I had a friend in college who was fairly committed to the proposition that my theology was wrong. He often came into my room and brought literature. Lost of literature. Rushdoony, Gentry, Demar, Sproul, etc. He was persistently frustrating. One day he brought me a book called “Putting Amazing Back Into Grace” by Michael Horton. At the time I had grown increasingly skeptical of my Reformed friends. So the book sat unread and untouched for several months.
As I prepared to go to Pennsylvania for my Christmas break I decided to take the book with me. I don’t remember if I had the intention to pick it up or if it was simply an attempt to prove I could resist the grace of the book.

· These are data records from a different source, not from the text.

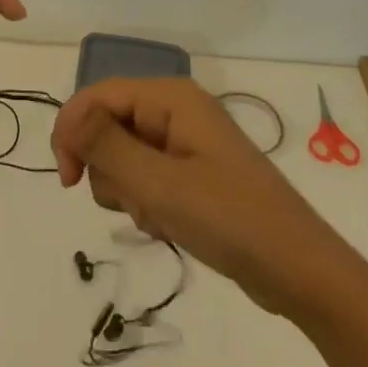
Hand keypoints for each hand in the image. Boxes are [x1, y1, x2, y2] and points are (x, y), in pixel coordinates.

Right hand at [52, 77, 332, 314]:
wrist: (299, 271)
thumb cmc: (229, 219)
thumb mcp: (159, 184)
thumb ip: (107, 145)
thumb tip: (68, 114)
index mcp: (170, 97)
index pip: (99, 95)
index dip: (73, 129)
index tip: (67, 180)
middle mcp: (175, 109)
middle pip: (109, 124)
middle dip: (108, 168)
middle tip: (135, 202)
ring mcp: (185, 141)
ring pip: (123, 155)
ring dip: (128, 190)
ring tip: (158, 216)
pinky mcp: (191, 171)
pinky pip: (146, 176)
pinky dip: (147, 202)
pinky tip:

As the snow poured down slowly, but surely as the grace of God, I was left with many, many hours to read. And read I did. After exhausting the few books I had brought with me I was left with Horton’s book staring at me from the corner of my room.
I picked it up and began to read it. “Election,” he wrote, “does not exclude anybody from the kingdom of God who wants in. Rather, it includes in God’s kingdom those whose direction is away from the kingdom of God and those who would otherwise remain forever in the kingdom of sin and death.” I read and kept reading and before I could realize what I had read, several hours had gone by and the book was completed. I don’t know what had happened, but my former antagonism had disappeared in light of the multitude of texts and the sheer logic of the grace of God for sinners. The Reformation had reached my heart, soul and mind.